• **ТЕКСТ ДЛЯ ЧТЕНИЯ**:

☆ ☆ ☆ ☆

Из свиты великих князей стали исчезать люди. В числе любимцев Петра Федоровича были трое братьев Чернышевых, особенно отличал он Андрея, которым очень дорожил, то был их общий друг, Петра и Екатерины. Вокруг этой их дружбы пошли тревожные разговоры, за ними всеми явно шпионили, и вдруг оказалось, что все трое братьев произведены в поручики и посланы служить в Оренбург.

Много позже камердинер Екатерины, причесывая ее, рассказал невероятную историю: он гулял на Масленице в компании, где был служащий из Тайной канцелярии (эта Тайная розыскных дел канцелярия, высший орган политического сыска в России, имела самую мрачную славу и вызывала всеобщий ужас), они отправились в санях кататься в имение императрицы Рыбачью слободу, в гости к управляющему имением. Там между прочим возник спор, в какой день будет Пасха, и хозяин дома решил послать за Святцами, где указаны праздники на несколько лет вперед, к заключенным, которые тут же, в имении, и содержались. Принесли Святцы, и на первой же странице прочли имя Андрея Чернышева, написанное в тот день, когда Петр Федорович подарил ему эту книгу.

Оказалось, что братья ни в какой Оренбург не ездили, а были сразу взяты в Тайную канцелярию и сидели под арестом в Рыбачьей слободе.

Вокруг Екатерины постепенно стал возникать мертвый круг. Специальным распоряжением императрицы никому без особого разрешения не было дозволено посещать ее покои. К ней была приставлена одна из статс-дам императрицы, Мария Чоглокова, которая с небывалым усердием принялась исполнять роль тюремной надзирательницы. Переписка с родными была великой княгине запрещена, свои письма матери она должна была отдавать в ведомство, ведающее иностранными делами, и их сильно редактировали. Все кругом было ненадежно и пахло предательством.

В тот год, 1746-й, она читала Платона.

А 1747 год начался для нее трагически – ей сказали, что умер ее отец. Известие это поразило Екатерину. «Мне дали досыта наплакаться, – пишет она, – но по прошествии недели Чоглокова пришла мне сказать, что императрица приказала мне перестать, что мой отец не был королем. Я ответила, что это правда, что он не король, но что он мой отец; на что она возразила, что великой княгине не подобает долее оплакивать отца, который не был королем, и что потеря невелика». Выговор этот исходил от императрицы.

Екатерина была одинока и ниоткуда не видела помощи. Казалось бы, брак с Петром Федоровичем должен был бы как-то их сблизить, тем более что оба они были одиноки при елизаветинском дворе. Да только был ли ее брак браком?

☆ ☆ ☆ ☆

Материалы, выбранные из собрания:

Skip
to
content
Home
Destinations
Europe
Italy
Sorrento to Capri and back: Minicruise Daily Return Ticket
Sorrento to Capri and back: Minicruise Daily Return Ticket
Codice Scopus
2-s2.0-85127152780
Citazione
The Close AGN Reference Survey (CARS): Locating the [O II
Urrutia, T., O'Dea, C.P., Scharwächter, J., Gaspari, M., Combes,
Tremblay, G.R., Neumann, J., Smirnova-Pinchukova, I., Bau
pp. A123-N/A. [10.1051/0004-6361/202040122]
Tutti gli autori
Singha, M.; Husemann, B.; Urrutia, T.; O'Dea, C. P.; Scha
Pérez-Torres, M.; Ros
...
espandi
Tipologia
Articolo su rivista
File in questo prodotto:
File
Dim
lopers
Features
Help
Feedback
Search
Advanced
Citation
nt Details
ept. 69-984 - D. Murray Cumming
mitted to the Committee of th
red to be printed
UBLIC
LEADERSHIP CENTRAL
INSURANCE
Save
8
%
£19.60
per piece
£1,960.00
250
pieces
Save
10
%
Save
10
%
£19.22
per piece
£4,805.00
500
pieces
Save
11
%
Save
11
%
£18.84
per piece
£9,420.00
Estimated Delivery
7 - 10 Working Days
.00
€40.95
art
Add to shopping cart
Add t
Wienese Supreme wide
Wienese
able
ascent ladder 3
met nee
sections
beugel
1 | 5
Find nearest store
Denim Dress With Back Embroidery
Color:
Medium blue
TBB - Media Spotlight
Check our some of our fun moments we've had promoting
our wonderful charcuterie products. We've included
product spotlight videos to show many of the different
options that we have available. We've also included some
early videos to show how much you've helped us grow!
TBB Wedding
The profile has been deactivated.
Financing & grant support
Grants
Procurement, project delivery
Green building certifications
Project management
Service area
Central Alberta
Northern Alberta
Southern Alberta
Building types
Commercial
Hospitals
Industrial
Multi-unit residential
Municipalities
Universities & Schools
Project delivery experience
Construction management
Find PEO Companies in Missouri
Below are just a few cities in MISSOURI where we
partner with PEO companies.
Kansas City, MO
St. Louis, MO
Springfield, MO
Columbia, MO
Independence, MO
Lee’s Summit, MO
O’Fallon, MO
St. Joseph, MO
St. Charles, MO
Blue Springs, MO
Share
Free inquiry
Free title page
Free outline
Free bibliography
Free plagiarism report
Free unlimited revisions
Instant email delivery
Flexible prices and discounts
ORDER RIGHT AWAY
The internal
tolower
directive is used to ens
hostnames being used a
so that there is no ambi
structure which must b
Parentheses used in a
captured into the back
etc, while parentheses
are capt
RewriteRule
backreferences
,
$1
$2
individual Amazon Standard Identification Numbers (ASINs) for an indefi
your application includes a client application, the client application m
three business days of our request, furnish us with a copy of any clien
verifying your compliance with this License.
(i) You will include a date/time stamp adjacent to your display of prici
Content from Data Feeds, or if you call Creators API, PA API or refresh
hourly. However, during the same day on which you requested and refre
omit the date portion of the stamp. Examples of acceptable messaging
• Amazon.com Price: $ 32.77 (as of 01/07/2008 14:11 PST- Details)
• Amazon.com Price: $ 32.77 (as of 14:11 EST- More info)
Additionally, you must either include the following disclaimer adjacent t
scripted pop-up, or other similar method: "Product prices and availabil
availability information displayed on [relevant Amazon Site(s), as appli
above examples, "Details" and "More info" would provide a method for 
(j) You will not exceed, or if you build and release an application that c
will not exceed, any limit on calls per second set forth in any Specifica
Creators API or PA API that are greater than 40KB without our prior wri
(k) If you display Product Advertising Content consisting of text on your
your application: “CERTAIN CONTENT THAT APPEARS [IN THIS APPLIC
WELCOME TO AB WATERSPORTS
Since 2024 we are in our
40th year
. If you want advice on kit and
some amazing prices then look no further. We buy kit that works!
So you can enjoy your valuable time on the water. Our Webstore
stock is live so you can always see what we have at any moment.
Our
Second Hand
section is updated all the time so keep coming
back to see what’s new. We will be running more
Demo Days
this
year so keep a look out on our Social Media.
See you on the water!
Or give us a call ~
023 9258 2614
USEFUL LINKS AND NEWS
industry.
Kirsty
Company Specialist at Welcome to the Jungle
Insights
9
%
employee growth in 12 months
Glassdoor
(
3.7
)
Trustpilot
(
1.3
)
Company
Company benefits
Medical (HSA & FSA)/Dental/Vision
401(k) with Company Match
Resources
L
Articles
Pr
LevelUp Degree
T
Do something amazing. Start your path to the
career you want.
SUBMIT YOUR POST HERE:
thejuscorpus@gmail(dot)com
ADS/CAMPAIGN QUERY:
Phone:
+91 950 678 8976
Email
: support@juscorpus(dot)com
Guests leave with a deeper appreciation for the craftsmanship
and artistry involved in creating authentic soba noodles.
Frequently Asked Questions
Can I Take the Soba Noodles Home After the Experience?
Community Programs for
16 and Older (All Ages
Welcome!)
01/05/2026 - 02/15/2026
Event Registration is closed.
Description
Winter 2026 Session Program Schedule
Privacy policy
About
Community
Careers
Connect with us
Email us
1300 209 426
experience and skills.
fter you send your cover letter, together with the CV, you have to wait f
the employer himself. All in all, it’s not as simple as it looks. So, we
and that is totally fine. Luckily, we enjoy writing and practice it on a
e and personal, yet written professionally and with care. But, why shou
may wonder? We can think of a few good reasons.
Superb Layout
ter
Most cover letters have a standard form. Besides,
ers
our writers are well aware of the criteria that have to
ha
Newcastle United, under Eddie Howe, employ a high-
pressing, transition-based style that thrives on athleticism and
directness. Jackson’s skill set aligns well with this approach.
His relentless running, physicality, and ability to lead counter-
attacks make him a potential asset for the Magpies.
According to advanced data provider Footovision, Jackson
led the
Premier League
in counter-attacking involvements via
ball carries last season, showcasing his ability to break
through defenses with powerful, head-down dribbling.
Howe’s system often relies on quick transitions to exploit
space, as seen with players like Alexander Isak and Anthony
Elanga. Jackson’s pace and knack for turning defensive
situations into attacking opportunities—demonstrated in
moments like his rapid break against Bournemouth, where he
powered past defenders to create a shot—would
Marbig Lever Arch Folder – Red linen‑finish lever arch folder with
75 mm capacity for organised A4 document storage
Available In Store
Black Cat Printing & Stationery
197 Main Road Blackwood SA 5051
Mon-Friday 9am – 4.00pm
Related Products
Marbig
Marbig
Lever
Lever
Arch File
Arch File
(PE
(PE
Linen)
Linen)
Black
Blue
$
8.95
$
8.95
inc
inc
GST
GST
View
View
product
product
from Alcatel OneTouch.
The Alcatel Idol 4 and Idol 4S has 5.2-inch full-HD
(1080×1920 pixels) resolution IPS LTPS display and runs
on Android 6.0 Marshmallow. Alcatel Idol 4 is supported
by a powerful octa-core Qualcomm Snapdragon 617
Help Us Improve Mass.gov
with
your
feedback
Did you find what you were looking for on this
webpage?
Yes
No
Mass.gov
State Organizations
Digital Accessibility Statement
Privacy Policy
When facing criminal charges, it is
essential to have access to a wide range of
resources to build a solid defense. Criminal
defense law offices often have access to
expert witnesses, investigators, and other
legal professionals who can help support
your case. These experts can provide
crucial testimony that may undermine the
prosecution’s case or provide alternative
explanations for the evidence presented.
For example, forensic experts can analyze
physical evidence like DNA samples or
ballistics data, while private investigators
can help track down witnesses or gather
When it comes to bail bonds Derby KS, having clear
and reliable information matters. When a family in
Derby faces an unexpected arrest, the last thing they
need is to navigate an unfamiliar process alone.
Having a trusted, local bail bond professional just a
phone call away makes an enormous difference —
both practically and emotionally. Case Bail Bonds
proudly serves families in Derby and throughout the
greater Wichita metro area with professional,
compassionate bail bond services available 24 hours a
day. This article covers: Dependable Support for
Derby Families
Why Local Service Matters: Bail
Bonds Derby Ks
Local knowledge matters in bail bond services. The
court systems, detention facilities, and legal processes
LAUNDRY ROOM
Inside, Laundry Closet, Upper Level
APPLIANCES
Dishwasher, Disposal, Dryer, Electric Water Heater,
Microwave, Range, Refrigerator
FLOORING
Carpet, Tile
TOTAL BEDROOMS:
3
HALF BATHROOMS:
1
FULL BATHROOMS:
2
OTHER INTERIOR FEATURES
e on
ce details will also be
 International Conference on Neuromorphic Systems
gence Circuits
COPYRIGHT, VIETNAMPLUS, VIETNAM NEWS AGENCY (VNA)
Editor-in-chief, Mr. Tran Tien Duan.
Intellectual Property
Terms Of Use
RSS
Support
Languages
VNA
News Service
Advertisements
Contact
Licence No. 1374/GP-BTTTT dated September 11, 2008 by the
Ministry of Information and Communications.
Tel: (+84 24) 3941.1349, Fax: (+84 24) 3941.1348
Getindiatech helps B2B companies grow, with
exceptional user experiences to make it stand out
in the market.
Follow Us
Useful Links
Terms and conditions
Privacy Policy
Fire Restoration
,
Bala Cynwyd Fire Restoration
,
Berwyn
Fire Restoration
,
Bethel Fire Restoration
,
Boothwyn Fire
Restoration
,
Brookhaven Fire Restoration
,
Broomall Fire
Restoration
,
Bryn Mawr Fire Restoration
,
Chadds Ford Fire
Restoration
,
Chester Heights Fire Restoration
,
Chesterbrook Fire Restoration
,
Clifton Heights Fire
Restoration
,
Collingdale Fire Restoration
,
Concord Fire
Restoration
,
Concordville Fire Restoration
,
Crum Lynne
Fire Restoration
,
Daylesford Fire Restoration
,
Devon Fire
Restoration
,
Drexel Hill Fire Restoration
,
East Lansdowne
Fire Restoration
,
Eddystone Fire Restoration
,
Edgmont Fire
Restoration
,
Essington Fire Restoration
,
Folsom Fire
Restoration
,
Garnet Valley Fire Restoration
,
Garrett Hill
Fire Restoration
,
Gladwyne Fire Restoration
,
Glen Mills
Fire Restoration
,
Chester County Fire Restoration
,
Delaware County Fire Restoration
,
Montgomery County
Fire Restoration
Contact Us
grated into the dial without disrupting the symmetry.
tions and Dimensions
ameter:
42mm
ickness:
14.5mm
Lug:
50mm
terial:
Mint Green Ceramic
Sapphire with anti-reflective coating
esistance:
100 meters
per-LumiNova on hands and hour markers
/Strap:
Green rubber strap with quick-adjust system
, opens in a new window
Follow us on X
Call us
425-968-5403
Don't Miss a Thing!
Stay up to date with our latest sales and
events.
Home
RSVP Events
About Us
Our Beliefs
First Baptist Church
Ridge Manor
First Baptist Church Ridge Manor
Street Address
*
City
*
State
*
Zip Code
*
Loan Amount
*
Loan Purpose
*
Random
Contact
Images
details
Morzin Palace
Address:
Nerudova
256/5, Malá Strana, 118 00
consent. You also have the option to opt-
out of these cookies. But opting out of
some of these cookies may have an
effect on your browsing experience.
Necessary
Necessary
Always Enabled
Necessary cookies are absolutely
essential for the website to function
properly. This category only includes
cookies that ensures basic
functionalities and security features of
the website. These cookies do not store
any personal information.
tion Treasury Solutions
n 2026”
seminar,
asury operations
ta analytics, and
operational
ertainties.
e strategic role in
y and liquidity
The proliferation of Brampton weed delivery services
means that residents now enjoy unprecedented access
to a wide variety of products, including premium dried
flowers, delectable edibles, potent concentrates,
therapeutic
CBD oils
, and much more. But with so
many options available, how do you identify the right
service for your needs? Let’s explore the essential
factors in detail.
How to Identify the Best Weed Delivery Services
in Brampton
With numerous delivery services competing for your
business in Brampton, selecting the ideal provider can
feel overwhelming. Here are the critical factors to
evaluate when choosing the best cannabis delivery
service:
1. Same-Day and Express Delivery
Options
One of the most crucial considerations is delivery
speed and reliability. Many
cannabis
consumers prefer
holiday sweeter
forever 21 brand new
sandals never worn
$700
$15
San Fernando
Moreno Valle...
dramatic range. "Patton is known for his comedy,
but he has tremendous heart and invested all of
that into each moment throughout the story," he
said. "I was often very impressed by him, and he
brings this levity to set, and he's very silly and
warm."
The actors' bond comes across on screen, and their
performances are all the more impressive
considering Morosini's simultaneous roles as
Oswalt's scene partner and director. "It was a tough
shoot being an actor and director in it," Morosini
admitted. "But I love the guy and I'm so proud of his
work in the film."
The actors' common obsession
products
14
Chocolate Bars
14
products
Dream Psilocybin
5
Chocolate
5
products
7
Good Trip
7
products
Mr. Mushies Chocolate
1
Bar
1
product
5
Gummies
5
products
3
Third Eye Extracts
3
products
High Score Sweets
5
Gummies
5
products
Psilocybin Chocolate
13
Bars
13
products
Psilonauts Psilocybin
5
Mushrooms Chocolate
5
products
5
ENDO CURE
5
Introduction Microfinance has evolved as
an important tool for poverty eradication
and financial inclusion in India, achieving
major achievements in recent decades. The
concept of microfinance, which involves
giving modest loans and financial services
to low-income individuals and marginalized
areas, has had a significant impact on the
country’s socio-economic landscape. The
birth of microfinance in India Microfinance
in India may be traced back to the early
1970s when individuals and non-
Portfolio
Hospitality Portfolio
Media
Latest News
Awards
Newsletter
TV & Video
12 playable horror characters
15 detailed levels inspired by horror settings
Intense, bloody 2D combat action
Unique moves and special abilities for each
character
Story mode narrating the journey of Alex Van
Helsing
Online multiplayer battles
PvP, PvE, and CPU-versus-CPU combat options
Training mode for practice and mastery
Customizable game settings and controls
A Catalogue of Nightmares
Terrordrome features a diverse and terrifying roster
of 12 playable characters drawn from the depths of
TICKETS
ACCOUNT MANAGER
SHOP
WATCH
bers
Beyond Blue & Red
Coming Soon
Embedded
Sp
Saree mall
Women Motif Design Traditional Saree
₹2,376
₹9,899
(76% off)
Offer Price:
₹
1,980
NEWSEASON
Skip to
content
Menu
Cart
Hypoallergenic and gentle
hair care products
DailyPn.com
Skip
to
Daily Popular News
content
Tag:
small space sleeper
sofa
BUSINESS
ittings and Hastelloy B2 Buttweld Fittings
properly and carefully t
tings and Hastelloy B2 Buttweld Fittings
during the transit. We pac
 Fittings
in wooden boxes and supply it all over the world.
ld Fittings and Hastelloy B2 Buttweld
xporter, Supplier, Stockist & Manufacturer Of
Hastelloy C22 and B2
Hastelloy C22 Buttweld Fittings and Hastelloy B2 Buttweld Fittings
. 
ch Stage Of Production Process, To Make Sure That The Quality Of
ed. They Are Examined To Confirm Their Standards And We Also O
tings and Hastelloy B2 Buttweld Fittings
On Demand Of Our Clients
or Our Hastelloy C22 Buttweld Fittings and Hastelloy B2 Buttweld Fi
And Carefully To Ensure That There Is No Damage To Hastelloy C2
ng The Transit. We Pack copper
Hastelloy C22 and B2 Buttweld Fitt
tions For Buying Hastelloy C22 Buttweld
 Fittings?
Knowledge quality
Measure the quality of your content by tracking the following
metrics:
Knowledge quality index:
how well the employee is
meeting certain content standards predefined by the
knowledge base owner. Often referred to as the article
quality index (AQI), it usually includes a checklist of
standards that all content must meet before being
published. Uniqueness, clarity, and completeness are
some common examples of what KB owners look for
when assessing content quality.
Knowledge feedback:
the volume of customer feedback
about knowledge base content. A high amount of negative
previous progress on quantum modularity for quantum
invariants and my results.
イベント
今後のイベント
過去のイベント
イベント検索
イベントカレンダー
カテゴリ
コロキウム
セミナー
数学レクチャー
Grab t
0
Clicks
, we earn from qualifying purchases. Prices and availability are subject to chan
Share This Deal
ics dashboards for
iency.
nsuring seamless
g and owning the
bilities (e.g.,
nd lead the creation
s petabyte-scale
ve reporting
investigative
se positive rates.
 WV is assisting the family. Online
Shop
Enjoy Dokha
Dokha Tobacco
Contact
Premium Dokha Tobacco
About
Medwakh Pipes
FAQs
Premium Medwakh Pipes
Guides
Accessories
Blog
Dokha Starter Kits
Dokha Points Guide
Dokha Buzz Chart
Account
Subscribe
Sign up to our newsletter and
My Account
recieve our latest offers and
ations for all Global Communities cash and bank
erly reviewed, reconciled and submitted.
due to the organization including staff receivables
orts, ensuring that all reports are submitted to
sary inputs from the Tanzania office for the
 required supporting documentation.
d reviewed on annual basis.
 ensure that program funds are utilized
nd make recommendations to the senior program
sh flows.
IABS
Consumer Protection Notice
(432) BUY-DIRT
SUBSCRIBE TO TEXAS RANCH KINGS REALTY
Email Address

☆ ☆ ☆ ☆

• **ЗАДАНИЕ A**:
Где на самом деле находились братья Чернышевы, согласно отрывку о Екатерине?
• **ЗАДАНИЕ B**:
Подхватите отрывок о Екатерине и продолжите его сразу после последнего предложения.

• **ПОЛЕ ОТВЕТА A**:
Их сразу взяли в Тайную канцелярию, и они сидели под арестом в Рыбачьей слободе.

• **ПОЛЕ ОТВЕТА B**:
Вот как описывает она день свадьбы. Утром она пришла в покои императрицы, где уже лежало ее венчальное платье; ее камердинер Евреинов стал было завивать ее челку, но тут явилась Елизавета Петровна, и из-за челки началась целая история. Второй раз императрица пришла надеть на невесту великокняжескую корону, очень тяжелую, потом ее облекли в платье, расшитое серебром, и оно было «страшной тяжести». Торжественное свадебное шествие направилось в церковь Казанской Божией Матери, где молодых и обвенчали. Потом был обед. После обеда Екатерина стала просить графиню Румянцеву, могущественную статс-даму, хоть на минуту снять с нее корону, но та не посмела.

Таков был день. А вот какова была брачная ночь. Дамы раздели новобрачную и уложили в постель. Мы не знаем, каковы были ее чувства, известно только, что она просила одну из этих дам побыть с нею, но та не согласилась. Все ушли, и Екатерина осталась одна. Так прошел час, потом еще час. Она не знала, что ей делать – вставать или оставаться в постели. Великий князь тем временем ждал ужина, а поужинав, пришел к ней, лег и заснул. Екатерина плохо спала, а наутро дневной свет показался ей очень неприятен. «И в этом положении дело оставалось в течение девяти лет, – пишет она, – без малейшего изменения».

Тут мы должны прервать нашу героиню, чтобы несколько ее поправить. Характер великого князя засвидетельствован другими источниками, вполне подтверждающими ту характеристику, которую дает ему Екатерина, и все же полностью доверять ей тут нельзя, в особенности когда дело прямо или косвенно касается власти (а брачные отношения этой юной пары носят характер политический). Мы располагаем краткой записочкой Петра Федоровича, он написал ее Екатерине в 1746 году (примерно на второй год их брака). «Мадам. Прошу вас не беспокоиться нынешнюю ночь спать со мной, потому что хватит меня обманывать, постель стала слишком узкой – после двухнедельной разлуки с вами, сегодня полдень. Ваш несчастный муж, которого вы никогда не удостаиваете этого имени. Петер». Как видно, образ кроткой, брошенной и вечно угнетаемой жены, какой нарисовала в своих воспоминаниях Екатерина, не совсем отвечает действительности.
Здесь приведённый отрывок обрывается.